The patient was loaded with IV Phenytoin 1 gram, diluted in 100mls Normal Saline and given over thirty minutes, giving a dilution of 10mg/mL; a slightly higher rate than that suggested by Earnest et. al., (1983), however a slower infusion of 33mg/min, than the suggested 50mg/mL by Gallop (2010), and Tesoro & Brophy (2010). The patient was also given Midazolam 3mg in increments for agitation post the seizure, with good effect. The patient at no time became hypotensive or bradycardiac with nil rash, nausea or nystagmus. The patient eventually returned to a GCS 15 and was admitted to the ward for observation.

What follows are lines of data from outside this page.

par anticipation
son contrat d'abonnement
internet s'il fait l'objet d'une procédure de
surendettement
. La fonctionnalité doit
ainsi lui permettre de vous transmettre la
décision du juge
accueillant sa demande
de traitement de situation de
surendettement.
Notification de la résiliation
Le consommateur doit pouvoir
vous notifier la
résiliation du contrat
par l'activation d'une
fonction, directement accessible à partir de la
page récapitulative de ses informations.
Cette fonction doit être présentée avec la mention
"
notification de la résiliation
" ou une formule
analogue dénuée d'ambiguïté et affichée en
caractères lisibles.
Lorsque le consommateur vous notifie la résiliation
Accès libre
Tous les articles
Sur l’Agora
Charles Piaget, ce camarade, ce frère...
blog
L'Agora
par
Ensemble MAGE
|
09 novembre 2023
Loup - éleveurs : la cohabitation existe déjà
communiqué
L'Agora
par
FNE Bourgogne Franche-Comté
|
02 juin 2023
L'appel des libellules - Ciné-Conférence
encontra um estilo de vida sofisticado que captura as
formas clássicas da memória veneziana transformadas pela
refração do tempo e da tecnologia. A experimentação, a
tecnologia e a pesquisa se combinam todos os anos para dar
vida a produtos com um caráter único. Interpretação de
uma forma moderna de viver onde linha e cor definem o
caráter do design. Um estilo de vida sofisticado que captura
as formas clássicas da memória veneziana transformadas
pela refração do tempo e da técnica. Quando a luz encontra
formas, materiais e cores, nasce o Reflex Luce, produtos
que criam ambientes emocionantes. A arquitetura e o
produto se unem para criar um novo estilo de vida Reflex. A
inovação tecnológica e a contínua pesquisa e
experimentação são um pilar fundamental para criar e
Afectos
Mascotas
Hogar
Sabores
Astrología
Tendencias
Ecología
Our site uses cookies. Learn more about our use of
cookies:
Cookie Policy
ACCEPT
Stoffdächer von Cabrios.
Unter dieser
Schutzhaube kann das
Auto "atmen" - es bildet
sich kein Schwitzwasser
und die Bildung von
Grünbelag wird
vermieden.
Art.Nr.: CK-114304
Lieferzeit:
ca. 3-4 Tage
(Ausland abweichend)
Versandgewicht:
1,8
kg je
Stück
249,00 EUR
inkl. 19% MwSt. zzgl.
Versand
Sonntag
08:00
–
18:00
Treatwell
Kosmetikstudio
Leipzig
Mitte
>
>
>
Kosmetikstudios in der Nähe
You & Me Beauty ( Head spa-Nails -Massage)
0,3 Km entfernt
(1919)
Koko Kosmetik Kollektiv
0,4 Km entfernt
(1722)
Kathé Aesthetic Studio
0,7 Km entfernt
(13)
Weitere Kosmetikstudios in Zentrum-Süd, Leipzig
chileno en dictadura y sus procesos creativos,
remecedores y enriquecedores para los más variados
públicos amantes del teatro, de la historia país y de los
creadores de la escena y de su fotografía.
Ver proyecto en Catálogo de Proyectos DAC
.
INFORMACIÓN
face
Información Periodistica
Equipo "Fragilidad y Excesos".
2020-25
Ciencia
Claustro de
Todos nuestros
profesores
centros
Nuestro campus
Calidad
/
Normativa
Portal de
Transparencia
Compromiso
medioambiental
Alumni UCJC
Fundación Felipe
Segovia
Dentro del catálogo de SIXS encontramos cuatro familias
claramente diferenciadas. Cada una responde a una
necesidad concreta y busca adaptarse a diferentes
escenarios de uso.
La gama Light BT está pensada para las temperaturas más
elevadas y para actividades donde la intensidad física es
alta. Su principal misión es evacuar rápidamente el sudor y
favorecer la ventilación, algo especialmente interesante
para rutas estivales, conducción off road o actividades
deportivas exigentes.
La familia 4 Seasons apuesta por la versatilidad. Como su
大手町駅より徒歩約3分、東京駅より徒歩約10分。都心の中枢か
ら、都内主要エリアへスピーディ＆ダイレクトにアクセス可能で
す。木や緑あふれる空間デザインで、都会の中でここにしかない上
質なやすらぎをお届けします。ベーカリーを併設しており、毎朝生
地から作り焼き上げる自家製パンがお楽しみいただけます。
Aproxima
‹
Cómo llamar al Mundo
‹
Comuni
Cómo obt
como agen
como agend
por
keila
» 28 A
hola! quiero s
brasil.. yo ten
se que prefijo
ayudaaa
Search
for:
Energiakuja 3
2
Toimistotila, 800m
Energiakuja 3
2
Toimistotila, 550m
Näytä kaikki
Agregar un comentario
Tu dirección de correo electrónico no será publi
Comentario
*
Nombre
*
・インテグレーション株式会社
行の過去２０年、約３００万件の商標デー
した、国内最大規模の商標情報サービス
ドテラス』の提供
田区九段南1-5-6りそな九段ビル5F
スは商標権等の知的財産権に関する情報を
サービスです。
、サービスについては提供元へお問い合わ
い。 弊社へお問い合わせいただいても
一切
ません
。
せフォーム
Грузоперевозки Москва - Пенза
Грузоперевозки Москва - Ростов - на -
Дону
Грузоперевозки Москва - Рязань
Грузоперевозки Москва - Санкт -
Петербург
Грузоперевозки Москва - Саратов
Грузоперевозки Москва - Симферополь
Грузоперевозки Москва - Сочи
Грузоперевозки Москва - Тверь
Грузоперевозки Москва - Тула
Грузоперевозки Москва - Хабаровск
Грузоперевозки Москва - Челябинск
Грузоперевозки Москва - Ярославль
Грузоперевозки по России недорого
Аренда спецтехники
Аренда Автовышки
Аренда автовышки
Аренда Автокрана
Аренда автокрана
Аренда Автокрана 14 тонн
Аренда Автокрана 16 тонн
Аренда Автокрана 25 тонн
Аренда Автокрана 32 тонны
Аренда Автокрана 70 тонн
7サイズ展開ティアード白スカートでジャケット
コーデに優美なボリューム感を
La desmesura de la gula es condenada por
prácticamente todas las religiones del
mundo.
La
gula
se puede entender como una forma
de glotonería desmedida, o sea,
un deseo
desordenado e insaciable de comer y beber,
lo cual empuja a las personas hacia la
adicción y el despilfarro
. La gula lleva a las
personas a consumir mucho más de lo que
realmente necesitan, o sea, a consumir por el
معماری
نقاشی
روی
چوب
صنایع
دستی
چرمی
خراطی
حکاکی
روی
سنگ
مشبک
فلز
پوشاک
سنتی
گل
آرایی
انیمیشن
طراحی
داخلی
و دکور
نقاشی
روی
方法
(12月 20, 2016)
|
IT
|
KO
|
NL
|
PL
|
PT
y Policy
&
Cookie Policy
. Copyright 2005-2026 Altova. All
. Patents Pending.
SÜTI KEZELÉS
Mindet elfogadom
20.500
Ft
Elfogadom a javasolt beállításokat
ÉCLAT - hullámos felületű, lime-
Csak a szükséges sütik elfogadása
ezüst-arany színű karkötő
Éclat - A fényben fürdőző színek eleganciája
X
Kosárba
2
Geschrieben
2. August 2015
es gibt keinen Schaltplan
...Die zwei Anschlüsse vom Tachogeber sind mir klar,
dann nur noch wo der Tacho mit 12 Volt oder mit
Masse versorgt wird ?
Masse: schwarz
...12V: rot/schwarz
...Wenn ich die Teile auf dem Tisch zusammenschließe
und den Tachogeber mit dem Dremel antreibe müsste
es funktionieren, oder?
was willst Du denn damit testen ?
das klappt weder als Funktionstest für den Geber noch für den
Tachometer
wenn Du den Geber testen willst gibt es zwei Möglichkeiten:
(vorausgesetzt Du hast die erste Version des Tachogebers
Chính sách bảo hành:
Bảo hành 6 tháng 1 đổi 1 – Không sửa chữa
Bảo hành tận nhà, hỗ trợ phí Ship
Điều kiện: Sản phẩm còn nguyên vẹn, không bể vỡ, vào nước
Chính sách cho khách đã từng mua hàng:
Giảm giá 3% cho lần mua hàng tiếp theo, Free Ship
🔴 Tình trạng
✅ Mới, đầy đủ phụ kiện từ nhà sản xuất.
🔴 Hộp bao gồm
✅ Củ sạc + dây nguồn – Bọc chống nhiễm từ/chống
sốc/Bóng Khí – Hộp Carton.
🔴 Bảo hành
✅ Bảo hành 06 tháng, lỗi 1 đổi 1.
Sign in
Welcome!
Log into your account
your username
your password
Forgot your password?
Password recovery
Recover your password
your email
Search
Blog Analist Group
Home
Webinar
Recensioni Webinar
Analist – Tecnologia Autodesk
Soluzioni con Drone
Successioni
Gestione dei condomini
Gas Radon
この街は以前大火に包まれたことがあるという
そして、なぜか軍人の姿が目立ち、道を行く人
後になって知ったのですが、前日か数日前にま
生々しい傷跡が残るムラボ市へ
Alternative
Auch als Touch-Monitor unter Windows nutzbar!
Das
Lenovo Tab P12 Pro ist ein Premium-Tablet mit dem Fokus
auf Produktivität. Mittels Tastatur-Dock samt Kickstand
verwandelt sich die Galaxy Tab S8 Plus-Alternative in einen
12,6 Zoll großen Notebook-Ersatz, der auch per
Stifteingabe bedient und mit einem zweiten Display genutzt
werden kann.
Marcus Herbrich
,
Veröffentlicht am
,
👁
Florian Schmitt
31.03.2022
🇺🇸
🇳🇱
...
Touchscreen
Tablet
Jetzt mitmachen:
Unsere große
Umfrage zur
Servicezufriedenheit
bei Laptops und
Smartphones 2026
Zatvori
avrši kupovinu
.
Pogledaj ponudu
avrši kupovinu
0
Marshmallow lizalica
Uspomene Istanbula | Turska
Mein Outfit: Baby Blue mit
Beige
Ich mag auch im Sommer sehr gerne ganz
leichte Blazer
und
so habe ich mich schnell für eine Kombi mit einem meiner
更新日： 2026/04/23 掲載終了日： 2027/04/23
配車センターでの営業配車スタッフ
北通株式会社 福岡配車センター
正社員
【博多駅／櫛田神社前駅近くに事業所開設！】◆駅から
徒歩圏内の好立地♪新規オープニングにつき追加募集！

In summary this case study discusses the dependant intervention of Phenytoin administration to a patient that presents to the ED while having a seizure. Various studies report hypotension and bradycardia as life threatening adverse reactions to Phenytoin, however these can be minimised with slow IV infusion. Best practice suggests an infusion rate of 50mg/min with a dilution of 6.7mg/ml. While Phenytoin had good efficacy for this patient, some studies report Sodium Valporate as most efficient, however no antiepileptic drug is found to be superior over all. More research and larger scale studies are recommended prior to application of intervention to clinical practice from the research discussed.